Saturday, January 23, 2010

End of Life


We are spending phenomenal sums trying to save a small minority.  Recently, an important journal has seen fit to address this issue.  I highly recommend that is you can lay your hands on the article, you read it and think very hard on the discussion that I hope it begins.

The United States has gone Alan Alda in this score.  Hawkeye saw death as an enemy to be conquered through the skills and dedication of the saintly doctors who saw life as the only value on the planet.

I question this belief.

Death comes to all.  It appears to me that through the means of relentless and profligate use of technology, we have so cheapened the concept of life of as a full cycle, defined by dignity and freedom, that we are poisoning our collective souls.  

To meet ones maker is the one true passage of life other than entering the mortal coil.  To pretend that the passage of death is an enemy to be fought takes from us the touchstone that our actions here on this earth are rites of passage to another, possibly greater existence.  Instead, by the mistaken belief that the loss of your individual ego is an evil event, we place our personal existence, comfort, and desires as the be all and end all of existence.

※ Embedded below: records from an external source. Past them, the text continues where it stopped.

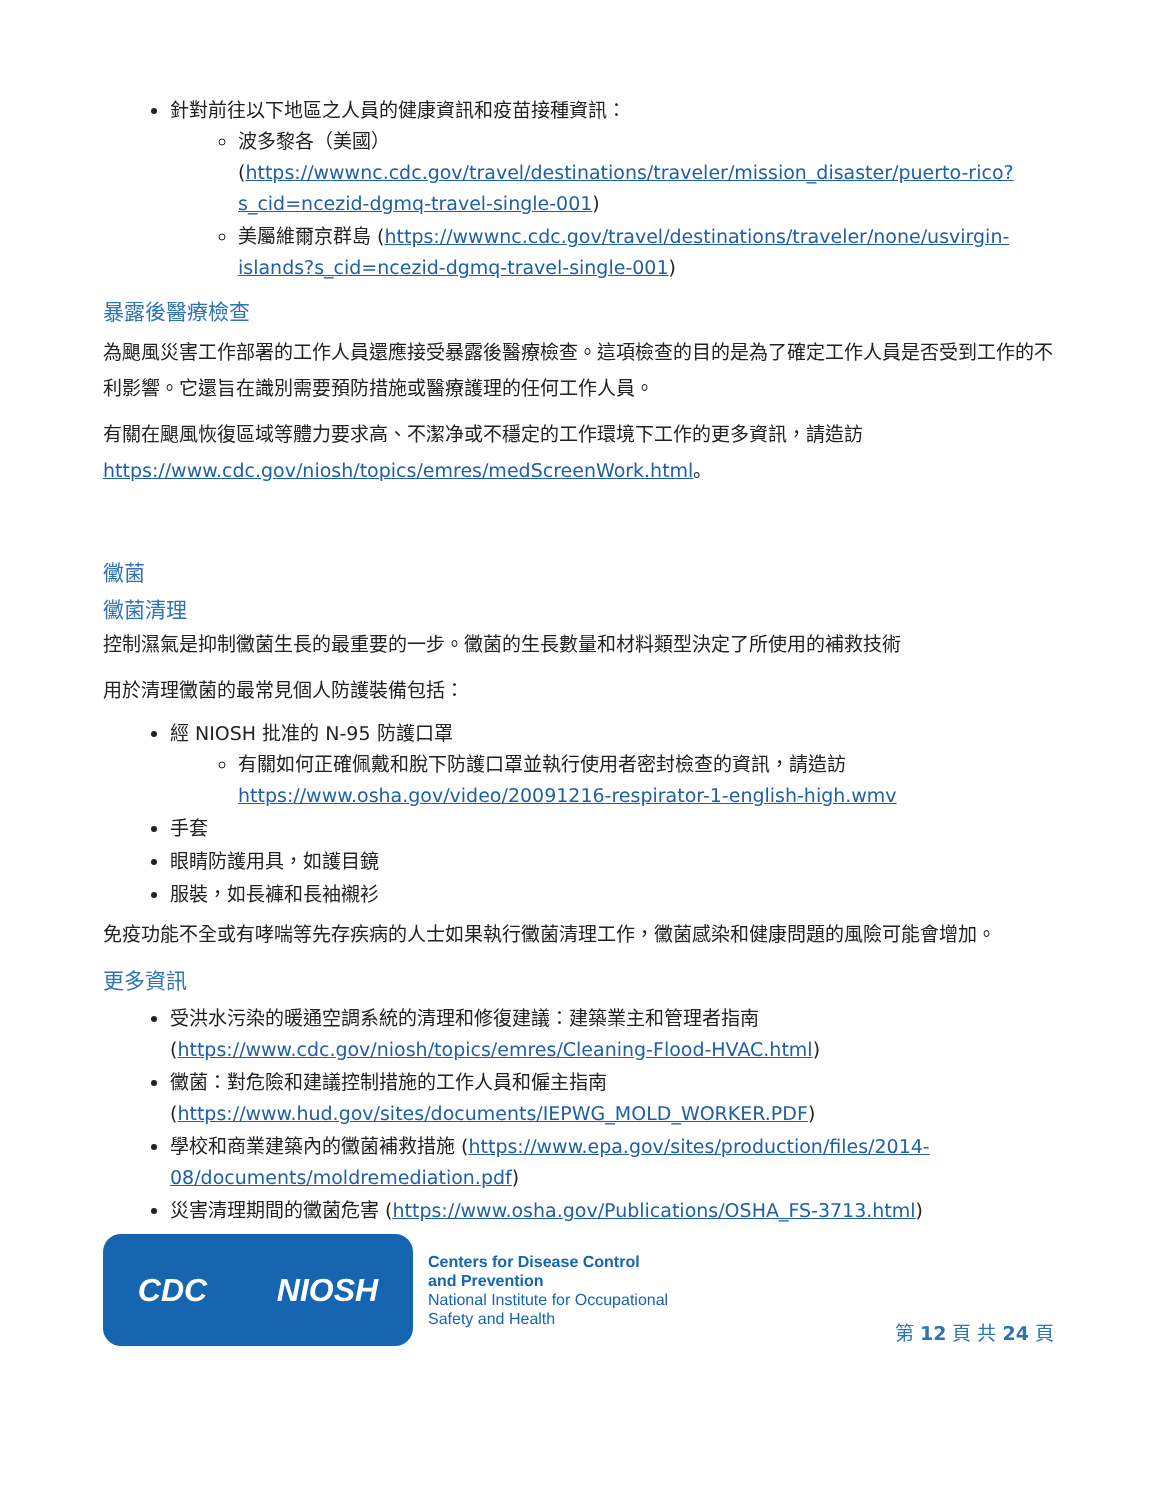針對前往以下地區之人員的健康資訊和疫苗接種資訊：
波多黎各（美國）
(https://wwwnc.cdc.gov/travel/destinations/traveler/mission_disaster/puerto-rico?s_cid=ncezid-dgmq-travel-single-001)
美屬維爾京群島 (https://wwwnc.cdc.gov/travel/destinations/traveler/none/usvirgin-islands?s_cid=ncezid-dgmq-travel-single-001)
暴露後醫療檢查
為颶風災害工作部署的工作人員還應接受暴露後醫療檢查。這項檢查的目的是為了確定工作人員是否受到工作的不利影響。它還旨在識別需要預防措施或醫療護理的任何工作人員。
有關在颶風恢復區域等體力要求高、不潔净或不穩定的工作環境下工作的更多資訊，請造訪 https://www.cdc.gov/niosh/topics/emres/medScreenWork.html。
黴菌
黴菌清理
控制濕氣是抑制黴菌生長的最重要的一步。黴菌的生長數量和材料類型決定了所使用的補救技術
用於清理黴菌的最常見個人防護裝備包括：
經 NIOSH 批准的 N-95 防護口罩
有關如何正確佩戴和脫下防護口罩並執行使用者密封檢查的資訊，請造訪 https://www.osha.gov/video/20091216-respirator-1-english-high.wmv
手套
眼睛防護用具，如護目鏡
服裝，如長褲和長袖襯衫
免疫功能不全或有哮喘等先存疾病的人士如果執行黴菌清理工作，黴菌感染和健康問題的風險可能會增加。
更多資訊
受洪水污染的暖通空調系統的清理和修復建議：建築業主和管理者指南 (https://www.cdc.gov/niosh/topics/emres/Cleaning-Flood-HVAC.html)
黴菌：對危險和建議控制措施的工作人員和僱主指南 (https://www.hud.gov/sites/documents/IEPWG_MOLD_WORKER.PDF)
學校和商業建築內的黴菌補救措施 (https://www.epa.gov/sites/production/files/2014-08/documents/moldremediation.pdf)
災害清理期間的黴菌危害 (https://www.osha.gov/Publications/OSHA_FS-3713.html)
CDC NIOSH
Centers for Disease Control
and Prevention
National Institute for Occupational
Safety and Health
第 12 頁 共 24 頁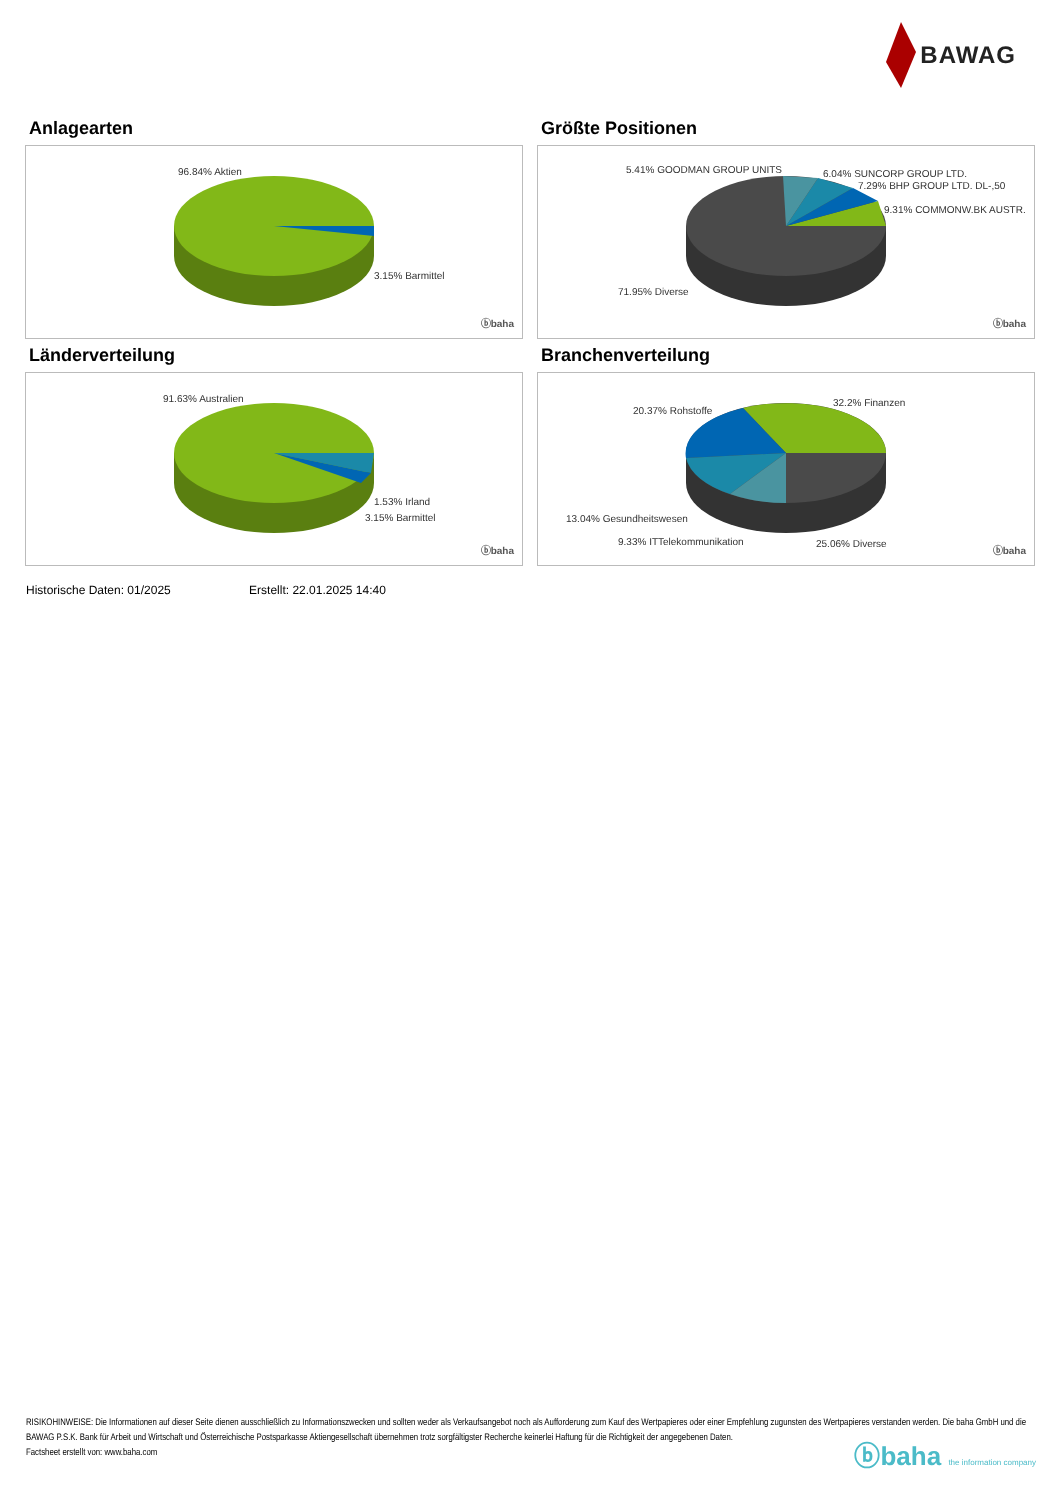BAWAG
Anlagearten
96.84% Aktien
3.15% Barmittel
ⓑbaha
Größte Positionen
5.41% GOODMAN GROUP UNITS 6.04% SUNCORP GROUP LTD.
7.29% BHP GROUP LTD. DL-,50
9.31% COMMONW.BK AUSTR.
71.95% Diverse
ⓑbaha
Länderverteilung
91.63% Australien
1.53% Irland
3.15% Barmittel
ⓑbaha
Branchenverteilung
20.37% Rohstoffe
32.2% Finanzen
13.04% Gesundheitswesen
9.33% ITTelekommunikation 25.06% Diverse
ⓑbaha
Historische Daten: 01/2025 Erstellt: 22.01.2025 14:40
RISIKOHINWEISE: Die Informationen auf dieser Seite dienen ausschließlich zu Informationszwecken und sollten weder als Verkaufsangebot noch als Aufforderung zum Kauf des Wertpapieres oder einer Empfehlung zugunsten des Wertpapieres verstanden werden. Die baha GmbH und die BAWAG P.S.K. Bank für Arbeit und Wirtschaft und Österreichische Postsparkasse Aktiengesellschaft übernehmen trotz sorgfältigster Recherche keinerlei Haftung für die Richtigkeit der angegebenen Daten.
Factsheet erstellt von: www.baha.com
ⓑbaha the information company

Even if one chooses to not believe in an afterlife, the focus on the extension of ones personal existence is a burden on those around.  How much of society must have an inadequate level of health care at the most basic levels in order for the monstrous egos of both doctor and patient to be further inflated by the strip mining of resources better devoted to more basic needs?


Gather ye marbles said...

Interesting questions there. Personally, should I be looking someday at the Terminal Phase (as opposed to getting hit by a truck), I'd like to have the option of offing myself in some fairly pleasant way. A morphine overdose would be nice. There was an article in the New York Times in March '09 called "Religious Belief Linked to Desire for Aggressive Treatment in Terminal Patients", reporting on a JAMA study. Summary of findings: "Terminally ill cancer patients who drew comfort from religion were far more likely to seek aggressive, life-prolonging care in the week before they died than were less religious patients and far more likely to want doctors to do everything possible to keep them alive, a study has found." Counter-intuitive? Or is it? My sense of it (as a non-believer) is that belief in an afterlife may for some be a way of whistling past the graveyard and not dealing with the fear of death, an avoidance which may leave one less prepared for it when it does come. To quote William Shatner (from his song "You'll Have Time"): "Live life like you're gonna die, because you're gonna."

Degringolade said...


This actually raises one of the two fundamental questions.

Does the soul exist?

How one answers that will probably end up having a big influence on how one approaches one's mortality. But, even if you do not presuppose the existence of a soul, the desire of an individual to take a unfair amount of a limited resource (yes, I believe that health care in the current model is a limited resource), this constitutes an injustice.